Which hard- and software is required to develop the Historic Voicebot?

Creating a interactive installation with a voicebot requires a number of different components.

The technical architecture of the Historic Voicebot was created based on the functional analysis, which can be found in the appendix.

The Historic Voicebot consists of three main parts: the interactive installation, the frontend and the backend.

Architecture of the Historic Voicebot
Architecture of the Historic Voicebot

Interactive Installation

Raspberry Pi – Google AIY Voicekit

A crucial aspect of the interactive installation is that it can capture speech, so visitors can ask questions. It also needs to be able to reply, by using a speaker.

A very practical and easy setup to achieve this is the Google AIY Voicekit. This is a DIY kit to play around with voice-controlled AI, containing a Raspberry Pi, a microphone and a speaker.

I’ve chosen the AIY Voicekit, because it’s easy to use and it can be integrated into almost any type of physical installation. On top is this, it’s also a very affordable solution.

The Raspberry Pi will capture speech with the microphone, turn this into text and send it to the server in the backend. The answer returned by the server will be turned into speech and announced via the speaker attached to the Raspberry Pi.

The microphone and the speaker of the AIY Voicekit will be integrated into a vintage telephone, creating an interesting physical object that will catch the eye of museum visitors.


The second aspect of the interactive installation a touchscreen. Museum visitors can use this screen to type their own questions or select a frequently asked one, to start a conversation with the historical figure.

This screen also shows the output of the Voicebot as text (subtitles), as well as an animated figure that represents the historic person.  



The main part of the Historic Voicebot, the brains of the operation, will be provided by the Node.js server. The server orchestrates everything, and is connected to Dialogflow, the frontend graphics, the fact extraction software, the database and a management console.

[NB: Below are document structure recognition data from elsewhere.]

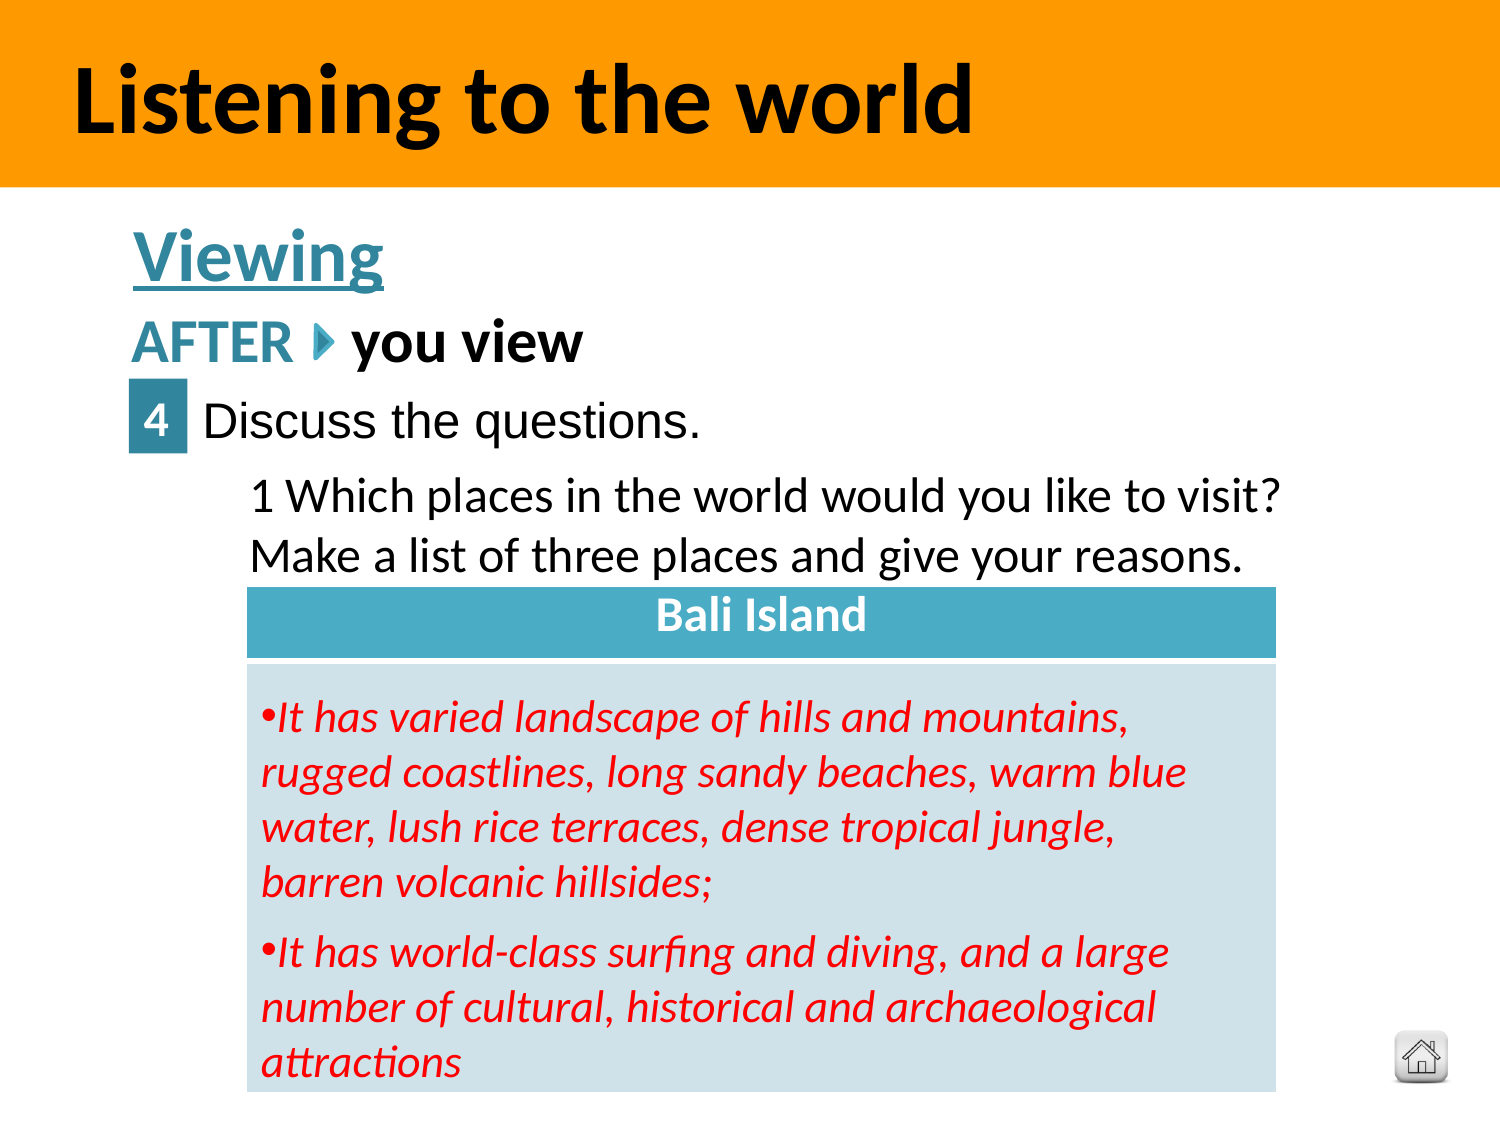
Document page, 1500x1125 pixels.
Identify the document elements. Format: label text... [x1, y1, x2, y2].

picture [1382, 1019, 1460, 1097]
text_box It has world-class surfing and diving, and a large number of cultural, historical and archaeological attractions [246, 914, 1231, 1094]
text_box Listening to the world [0, 0, 1500, 190]
table_header Bali Island [247, 587, 1276, 658]
text_box 1 Which places in the world would you like to visit? Make a list of three places and give your reasons. [234, 455, 1372, 590]
text_box Viewing [118, 199, 399, 291]
table_cell [247, 664, 1276, 1092]
text_box It has varied landscape of hills and mountains, rugged coastlines, long sandy beaches, warm blue water, lush rice terraces, dense tropical jungle, barren volcanic hillsides; [246, 679, 1219, 914]
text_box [116, 292, 762, 385]
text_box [128, 378, 1290, 458]
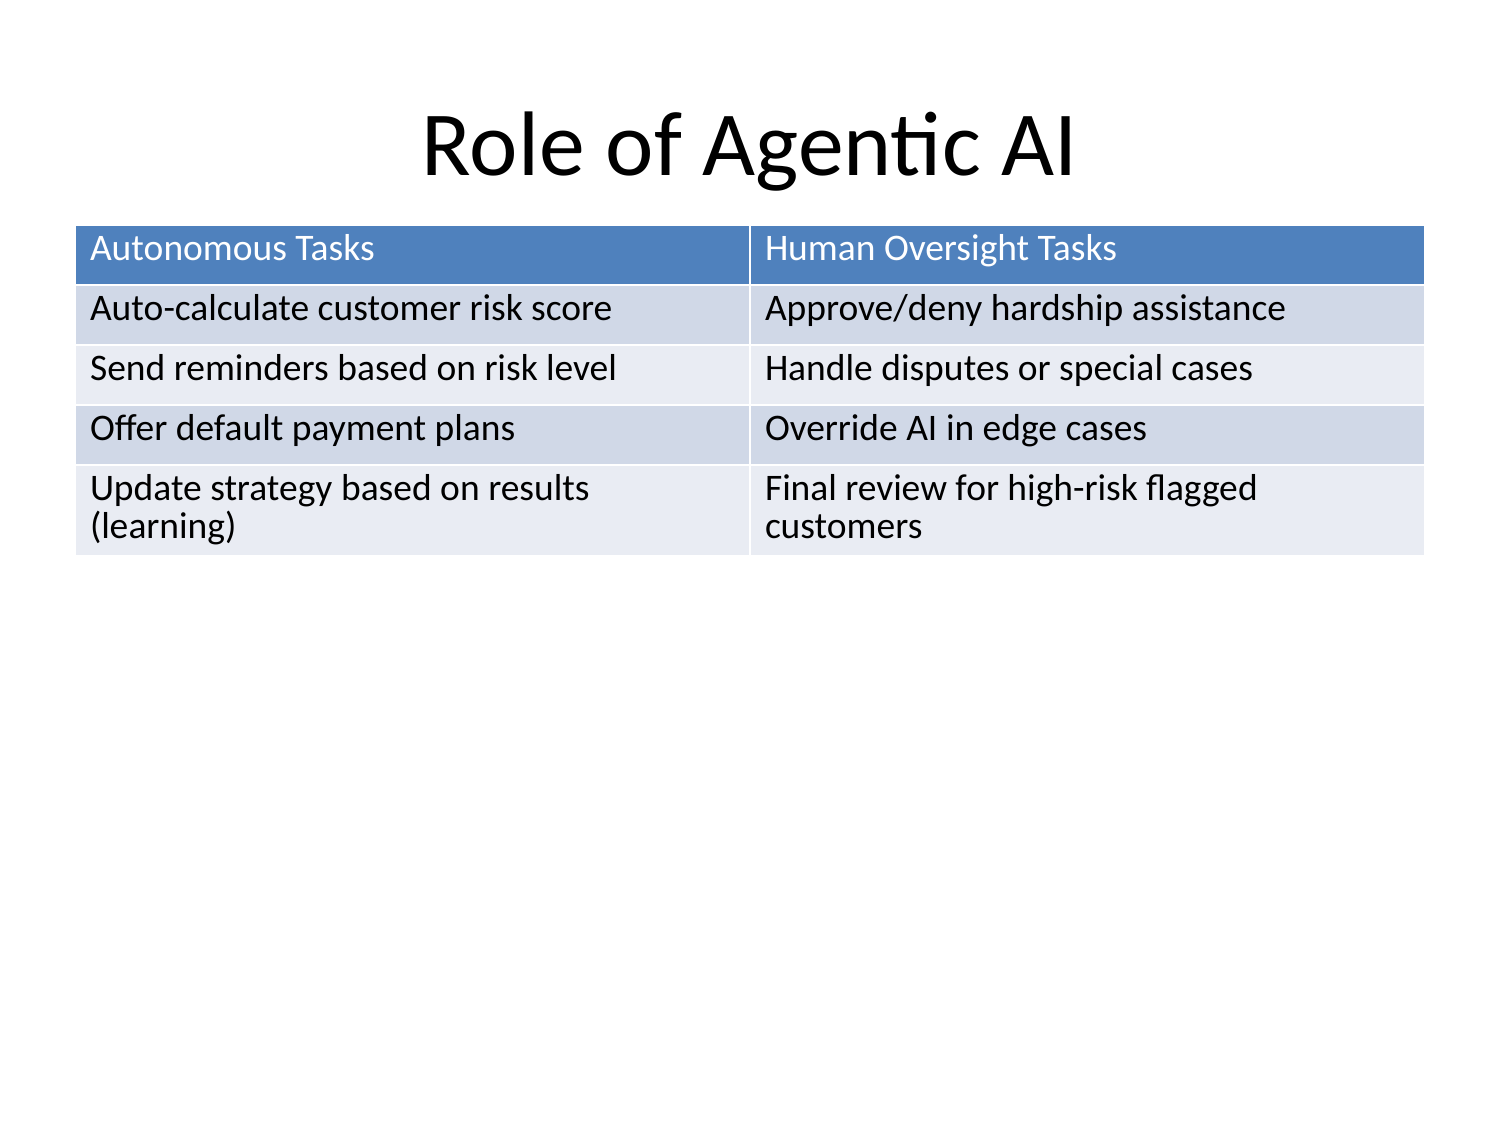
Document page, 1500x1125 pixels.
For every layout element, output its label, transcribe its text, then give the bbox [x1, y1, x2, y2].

table_cell Update strategy based on results (learning) [76, 466, 749, 555]
table_cell Offer default payment plans [76, 406, 749, 464]
title Role of Agentic AI [75, 45, 1425, 224]
table_cell Send reminders based on risk level [76, 346, 749, 404]
table_cell Final review for high-risk flagged customers [751, 466, 1424, 555]
table_header Autonomous Tasks [76, 226, 749, 284]
table_cell Approve/deny hardship assistance [751, 286, 1424, 344]
table_cell Auto-calculate customer risk score [76, 286, 749, 344]
table_cell Override AI in edge cases [751, 406, 1424, 464]
table_cell Handle disputes or special cases [751, 346, 1424, 404]
table_header Human Oversight Tasks [751, 226, 1424, 284]
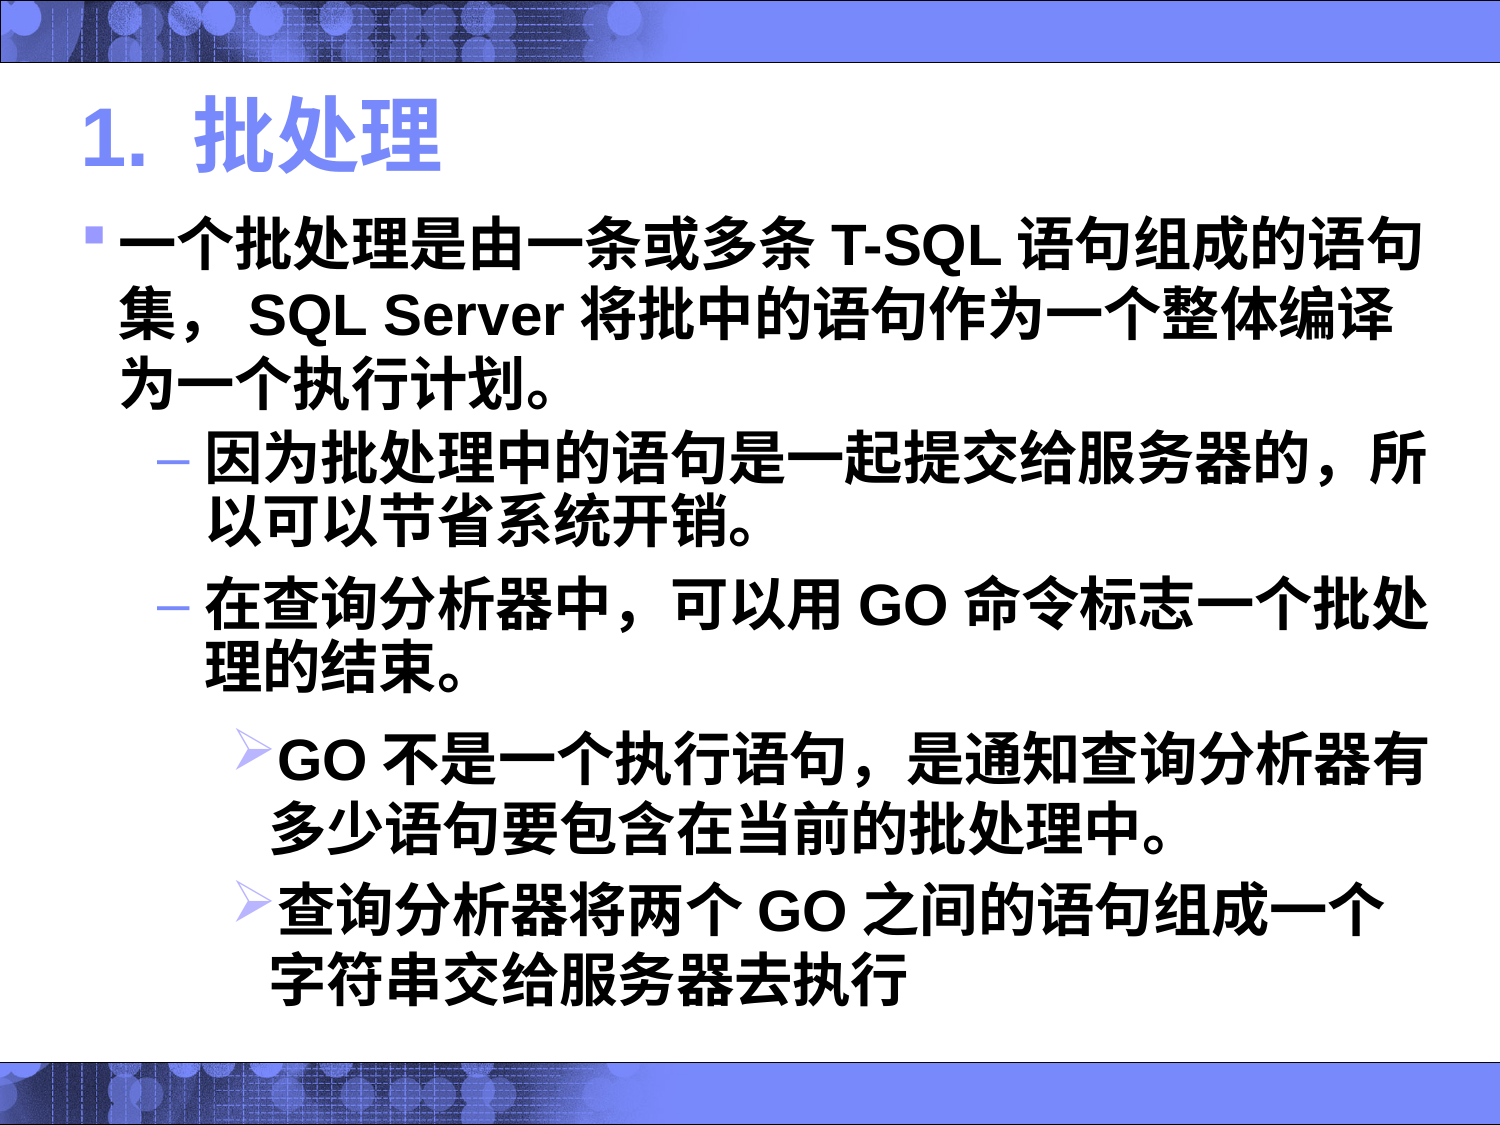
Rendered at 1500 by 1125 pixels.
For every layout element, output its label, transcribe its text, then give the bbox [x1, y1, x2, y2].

Dialogflow is Google’s conversational agent software, which perfectly integrates with the AIY Voicekit, which is one of the reasons why I’ve chosen it. It also offers a lot of practical features, including making smalltalk and webhooks.

Dialogflow will get the text input from both the touchscreen and the microphone from the server, and return the intent of the user. The server will then match this to the facts in the database, and return an answer. This answer will be sent to both the Raspberry Pi for voice output, and to the HTML canvas frontend for graphical output.


Another important puzzle piece is fact-extraction software, to turn texts about historical figures into facts that can be used to answer questions.

There are a number of different software packages available, and I would like to test a number of these to see which one works best.  


The database of the Historic Voicebot will contain two main sets of data. First of all, it will store the facts extracted via the fact extractor about the historical person.

Secondly, it will also contain data about the museum itself, for instance a number of interesting facts and the location of items and rooms within the museum.

This database will be connected to Node.js backend so the facts can be used to create responses to the input of visitors.



The frontend consists of a HTML Canvas page that shows the output of the Voicebot, via an animated version of the historic person with subtitles.

Visitors can also use this screen to type their own question or select a frequently asked one, to start a conversation with the historical figure.

Management Console

The management console is a simple graphical user interface (GUI) for the administrator of the Historic Voicebot to access and manage certain functions. This could for instance include access to the database and an overview of the most recent interactions with the voicebot.